New World animals called marmosets are the smallest monkeys on the Texas Biomed campus. Miniature, but mighty. The colony of 300 of these fast-moving monkey about the size of a guinea pig with a tail are important models in aging studies. They often have twins or triplets, making them a good model for studies involving maternal-fetal health issues, like the emerging Zika virus.

The scientific work in these larger mammals is built on the work first performed in smaller mammals like mice at UT Health San Antonio.

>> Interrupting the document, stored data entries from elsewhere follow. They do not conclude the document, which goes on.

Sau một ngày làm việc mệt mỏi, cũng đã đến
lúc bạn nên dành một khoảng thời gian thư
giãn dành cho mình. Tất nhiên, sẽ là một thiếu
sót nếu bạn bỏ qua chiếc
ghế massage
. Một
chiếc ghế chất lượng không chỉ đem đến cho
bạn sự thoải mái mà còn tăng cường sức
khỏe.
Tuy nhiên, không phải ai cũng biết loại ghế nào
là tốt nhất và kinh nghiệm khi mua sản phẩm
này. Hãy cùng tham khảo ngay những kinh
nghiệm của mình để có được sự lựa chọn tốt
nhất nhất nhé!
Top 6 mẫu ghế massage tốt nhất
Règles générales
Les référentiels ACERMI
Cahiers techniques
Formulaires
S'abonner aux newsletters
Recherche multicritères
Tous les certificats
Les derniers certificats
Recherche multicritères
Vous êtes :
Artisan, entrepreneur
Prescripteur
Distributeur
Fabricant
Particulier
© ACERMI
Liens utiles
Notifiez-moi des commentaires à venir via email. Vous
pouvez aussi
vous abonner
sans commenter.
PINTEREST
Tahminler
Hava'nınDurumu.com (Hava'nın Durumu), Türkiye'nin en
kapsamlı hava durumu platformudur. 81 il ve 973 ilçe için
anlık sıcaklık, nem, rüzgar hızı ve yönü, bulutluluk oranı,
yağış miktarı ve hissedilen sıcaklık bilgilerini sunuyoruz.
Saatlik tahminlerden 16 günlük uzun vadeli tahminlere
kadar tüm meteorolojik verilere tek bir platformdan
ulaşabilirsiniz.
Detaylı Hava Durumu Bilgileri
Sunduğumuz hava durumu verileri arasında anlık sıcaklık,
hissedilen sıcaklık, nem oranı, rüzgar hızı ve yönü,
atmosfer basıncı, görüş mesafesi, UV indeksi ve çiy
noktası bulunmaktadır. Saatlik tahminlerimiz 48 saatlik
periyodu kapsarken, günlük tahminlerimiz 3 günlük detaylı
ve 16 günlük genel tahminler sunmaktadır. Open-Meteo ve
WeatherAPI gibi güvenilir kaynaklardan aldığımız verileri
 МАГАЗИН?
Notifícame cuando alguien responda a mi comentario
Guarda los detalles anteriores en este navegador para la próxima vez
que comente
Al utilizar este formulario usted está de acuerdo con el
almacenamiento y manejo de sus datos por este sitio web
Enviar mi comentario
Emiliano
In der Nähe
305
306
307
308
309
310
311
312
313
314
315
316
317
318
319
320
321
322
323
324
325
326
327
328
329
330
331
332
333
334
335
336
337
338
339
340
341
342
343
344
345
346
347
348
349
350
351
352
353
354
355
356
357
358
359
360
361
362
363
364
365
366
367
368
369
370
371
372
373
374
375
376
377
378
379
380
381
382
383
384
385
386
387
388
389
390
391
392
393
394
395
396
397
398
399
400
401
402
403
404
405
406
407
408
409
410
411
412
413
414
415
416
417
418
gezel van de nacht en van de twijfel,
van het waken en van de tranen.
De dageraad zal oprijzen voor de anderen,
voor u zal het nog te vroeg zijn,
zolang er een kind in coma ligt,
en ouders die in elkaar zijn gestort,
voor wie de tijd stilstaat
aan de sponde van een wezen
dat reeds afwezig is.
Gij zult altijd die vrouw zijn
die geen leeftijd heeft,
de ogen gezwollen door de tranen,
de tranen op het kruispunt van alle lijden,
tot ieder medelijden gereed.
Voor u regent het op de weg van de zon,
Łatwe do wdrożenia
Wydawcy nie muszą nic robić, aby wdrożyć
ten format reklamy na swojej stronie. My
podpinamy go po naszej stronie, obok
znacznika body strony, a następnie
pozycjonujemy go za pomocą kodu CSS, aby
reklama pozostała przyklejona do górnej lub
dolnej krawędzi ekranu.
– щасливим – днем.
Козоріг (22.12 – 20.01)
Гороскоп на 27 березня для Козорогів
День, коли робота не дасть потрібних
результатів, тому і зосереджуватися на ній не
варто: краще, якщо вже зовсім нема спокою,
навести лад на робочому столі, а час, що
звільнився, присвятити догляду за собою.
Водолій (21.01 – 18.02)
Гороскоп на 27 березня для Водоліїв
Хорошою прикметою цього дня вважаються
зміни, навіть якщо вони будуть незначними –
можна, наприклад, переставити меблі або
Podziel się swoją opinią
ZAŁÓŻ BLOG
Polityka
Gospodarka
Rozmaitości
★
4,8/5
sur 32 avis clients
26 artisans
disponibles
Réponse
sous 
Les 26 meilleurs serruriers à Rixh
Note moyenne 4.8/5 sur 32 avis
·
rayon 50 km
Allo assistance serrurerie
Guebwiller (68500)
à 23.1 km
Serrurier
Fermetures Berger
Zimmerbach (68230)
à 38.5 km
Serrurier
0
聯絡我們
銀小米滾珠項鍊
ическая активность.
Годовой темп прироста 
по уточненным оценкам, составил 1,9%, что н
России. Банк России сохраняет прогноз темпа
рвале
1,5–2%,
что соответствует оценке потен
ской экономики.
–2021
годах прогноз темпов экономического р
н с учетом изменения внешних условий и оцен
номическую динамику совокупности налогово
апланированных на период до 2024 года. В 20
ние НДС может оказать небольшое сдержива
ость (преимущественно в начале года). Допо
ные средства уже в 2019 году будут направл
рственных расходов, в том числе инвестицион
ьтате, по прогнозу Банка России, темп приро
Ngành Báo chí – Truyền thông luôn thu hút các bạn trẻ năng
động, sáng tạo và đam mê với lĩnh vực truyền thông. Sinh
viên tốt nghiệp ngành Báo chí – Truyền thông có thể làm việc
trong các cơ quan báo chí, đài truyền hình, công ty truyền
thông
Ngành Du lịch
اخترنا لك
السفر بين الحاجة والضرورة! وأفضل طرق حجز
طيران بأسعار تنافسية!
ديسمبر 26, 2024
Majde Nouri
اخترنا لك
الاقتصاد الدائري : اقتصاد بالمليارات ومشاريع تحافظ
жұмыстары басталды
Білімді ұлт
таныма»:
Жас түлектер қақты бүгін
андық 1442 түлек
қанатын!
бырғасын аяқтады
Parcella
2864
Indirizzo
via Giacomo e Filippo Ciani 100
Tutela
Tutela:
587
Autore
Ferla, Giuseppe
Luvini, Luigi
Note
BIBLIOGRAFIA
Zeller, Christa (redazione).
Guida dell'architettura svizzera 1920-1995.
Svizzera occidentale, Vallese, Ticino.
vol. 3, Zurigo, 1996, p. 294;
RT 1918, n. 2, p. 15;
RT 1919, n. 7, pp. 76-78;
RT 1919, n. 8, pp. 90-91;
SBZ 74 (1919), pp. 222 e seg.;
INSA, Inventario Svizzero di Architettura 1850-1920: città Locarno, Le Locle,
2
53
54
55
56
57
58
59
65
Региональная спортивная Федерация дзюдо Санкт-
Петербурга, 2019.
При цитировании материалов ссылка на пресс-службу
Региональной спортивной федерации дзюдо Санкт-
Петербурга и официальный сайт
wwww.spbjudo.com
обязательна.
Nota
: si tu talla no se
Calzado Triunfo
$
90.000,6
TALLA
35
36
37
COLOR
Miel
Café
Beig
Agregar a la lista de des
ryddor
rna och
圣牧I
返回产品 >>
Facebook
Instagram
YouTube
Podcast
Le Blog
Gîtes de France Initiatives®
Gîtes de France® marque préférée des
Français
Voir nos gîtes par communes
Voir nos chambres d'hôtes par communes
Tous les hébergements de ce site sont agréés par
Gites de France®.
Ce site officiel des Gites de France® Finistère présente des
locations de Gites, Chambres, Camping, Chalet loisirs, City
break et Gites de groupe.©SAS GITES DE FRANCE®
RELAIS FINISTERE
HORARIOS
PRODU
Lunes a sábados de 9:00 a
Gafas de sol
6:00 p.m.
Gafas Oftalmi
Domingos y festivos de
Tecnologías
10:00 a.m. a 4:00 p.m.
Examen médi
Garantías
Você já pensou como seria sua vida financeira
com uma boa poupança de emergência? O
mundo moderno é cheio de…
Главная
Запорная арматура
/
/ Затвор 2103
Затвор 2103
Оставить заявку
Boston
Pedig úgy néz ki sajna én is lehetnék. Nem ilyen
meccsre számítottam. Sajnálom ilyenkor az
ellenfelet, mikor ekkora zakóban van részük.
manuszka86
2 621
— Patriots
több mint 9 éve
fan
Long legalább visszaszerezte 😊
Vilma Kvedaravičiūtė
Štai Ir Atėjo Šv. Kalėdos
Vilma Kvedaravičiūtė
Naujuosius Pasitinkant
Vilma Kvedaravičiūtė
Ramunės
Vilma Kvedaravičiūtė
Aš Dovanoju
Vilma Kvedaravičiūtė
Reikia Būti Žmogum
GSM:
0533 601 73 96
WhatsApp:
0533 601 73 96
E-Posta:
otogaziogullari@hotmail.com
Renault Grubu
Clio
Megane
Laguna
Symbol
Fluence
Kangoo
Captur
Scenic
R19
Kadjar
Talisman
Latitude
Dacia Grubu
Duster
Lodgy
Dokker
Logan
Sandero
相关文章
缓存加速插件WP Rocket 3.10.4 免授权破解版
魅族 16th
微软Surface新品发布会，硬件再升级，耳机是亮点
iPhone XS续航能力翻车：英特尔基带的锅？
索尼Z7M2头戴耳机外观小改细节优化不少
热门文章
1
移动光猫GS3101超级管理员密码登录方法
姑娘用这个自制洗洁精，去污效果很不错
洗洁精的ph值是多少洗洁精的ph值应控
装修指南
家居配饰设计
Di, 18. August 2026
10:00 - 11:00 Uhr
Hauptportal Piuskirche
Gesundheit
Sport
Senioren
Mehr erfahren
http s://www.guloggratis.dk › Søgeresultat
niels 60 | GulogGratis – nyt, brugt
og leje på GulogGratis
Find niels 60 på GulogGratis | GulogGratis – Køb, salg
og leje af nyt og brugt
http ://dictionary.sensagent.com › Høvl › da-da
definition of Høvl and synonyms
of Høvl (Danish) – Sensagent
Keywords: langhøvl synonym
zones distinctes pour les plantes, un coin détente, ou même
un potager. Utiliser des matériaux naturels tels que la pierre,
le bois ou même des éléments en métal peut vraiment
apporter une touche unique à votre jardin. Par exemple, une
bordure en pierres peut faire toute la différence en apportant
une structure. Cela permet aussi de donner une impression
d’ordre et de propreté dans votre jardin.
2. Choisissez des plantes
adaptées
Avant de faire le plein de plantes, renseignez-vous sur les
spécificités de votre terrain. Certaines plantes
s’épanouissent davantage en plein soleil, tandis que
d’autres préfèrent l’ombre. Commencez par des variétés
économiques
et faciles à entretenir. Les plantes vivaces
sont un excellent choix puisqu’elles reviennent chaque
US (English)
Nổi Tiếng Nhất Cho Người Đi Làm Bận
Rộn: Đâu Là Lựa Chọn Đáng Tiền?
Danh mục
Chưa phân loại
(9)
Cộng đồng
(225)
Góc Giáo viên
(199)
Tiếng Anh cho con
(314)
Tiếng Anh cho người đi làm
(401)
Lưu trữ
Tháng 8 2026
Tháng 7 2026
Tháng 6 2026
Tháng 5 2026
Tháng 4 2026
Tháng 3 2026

Hye Young Lee, Ph.D., is researching autism in the Department of Cellular and Integrative Physiology. She explains small animal models allow scientists to study the practicality of treatments before using more complex animals.

“We give the greatest care to our animals at UT Health San Antonio to ensure the rights they possess in nature,” Lee said. “We believe that healthy animals provide the best results in research. So we proudly uphold standards of human treatments. To advance healthcare, we need animal models. They allow us to safely test treatments and verify their functionality before we treat people.”

Dr. Lee’s promising work with genetically engineered mice is shedding light on possible interventions for people with autism. She said she couldn’t pursue any breakthroughs without living, breathing subjects.

Mice are used as animal models at UT Health San Antonio.

“Computer models simply lack sufficient information or data to predict what occurs on the frontier of science,” Lee explained.

In Dr. Carrion’s mind, good science and good animal care are inseparable.

“When you have animals that are healthy, that are getting good care, we know that the results of the experiment can be trusted,” he stated.

For many scientists and veterinarians in the biomedical field, animals are the unsung heroes of biomedical research.

“I have a real tender spot,” Dr. Lanford said. “I mean, I have had dogs and cats and animals at home all my life. When I come here, I bring that same love for animals. And that’s the reason I appreciate the loving care I see being given to these animals by the animal care staff, the veterinarians and the technicians. They take great care of these animals.”